You can prompt a base model to do things like translate text or answer questions, but remember that it’s just predicting the most likely token continuation. It’s not guaranteed to yield carefully curated or polite responses because it lacks explicit alignment with human instructions or safety guidelines.
7. From Base Model to Assistant Model
A base model can be astonishing in its generative prowess, but real-world applications demand a system that interacts helpfully with users. That’s where assistant models come in.
Assistant models undergo additional training or fine-tuning steps — using human-labeled examples, reinforcement learning from human feedback (RLHF), or instruction fine-tuning datasets — so that they learn how to respond in a more aligned and user-friendly way. This process might involve showing the model thousands of question–answer pairs, then reinforcing patterns where the model’s output is especially helpful or correct.
8. Compressing the internet isn’t easy
Pretraining is an epic feat of data gathering, computational power, and algorithmic sophistication.

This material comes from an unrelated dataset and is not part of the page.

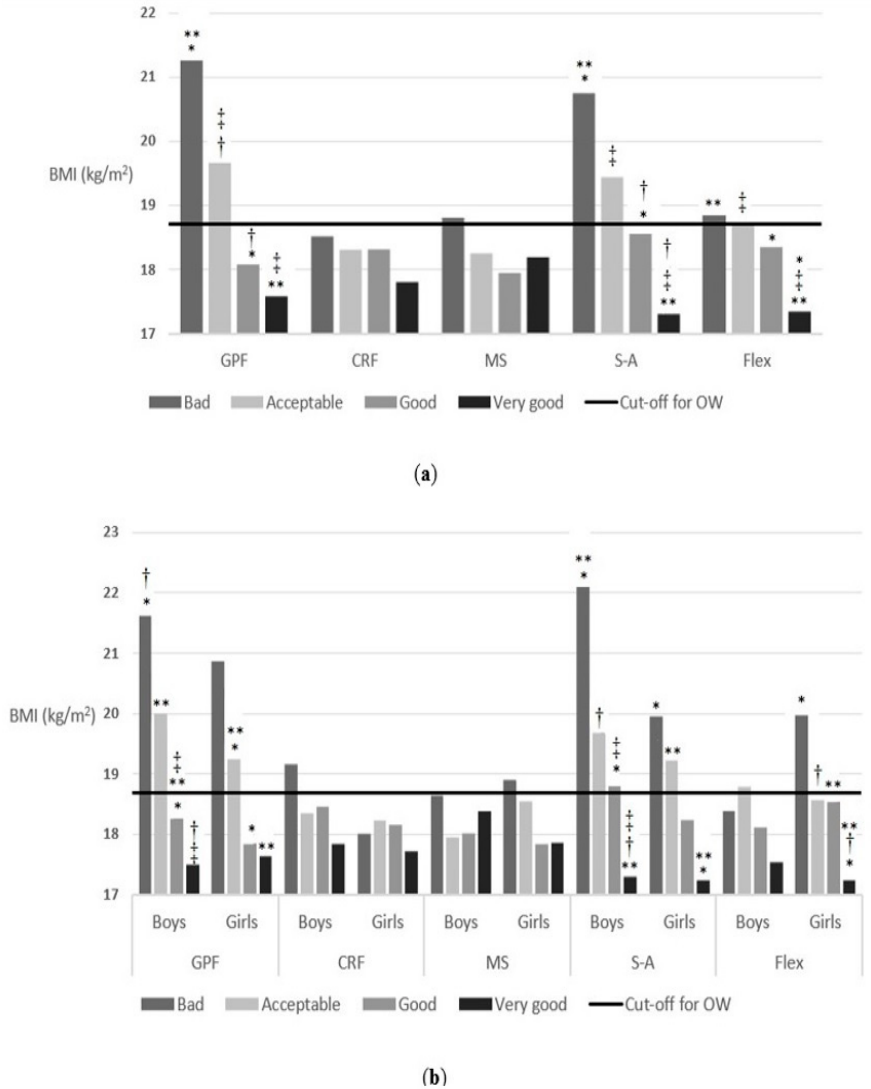
Figure 4. ( a ) Association between self ‐ reported physical fitness and body weight status (children reported); ( b ) Association between self ‐ reported physical fitness and body weight status (children reported) segmenting by sex. The cut ‐ off for OW line indicates the beginning of the OW category according to Cole’s cut ‐ off points [44]. * p ‐ value < 0.05, ** p ‐ value < 0.05, † p ‐ value < 0.05 and ‡ p ‐ value < 0.05. Abbreviations: CRF, cardiorespiratory fitness; Flex, flexibility; GPF, general physical fitness; MS, muscular strength; S ‐ A, speed ‐ agility.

The result — a base model — can appear uncannily fluent in countless subjects, but it’s not necessarily an ideal conversational agent. By applying specialized training methods, developers transform base models into assistants that can navigate user queries more thoughtfully and responsibly. This layered approach is why GPT and other LLMs have not only redefined what computers can write, but have opened doors to interactive, human-like dialog systems that continue to evolve at a rapid pace!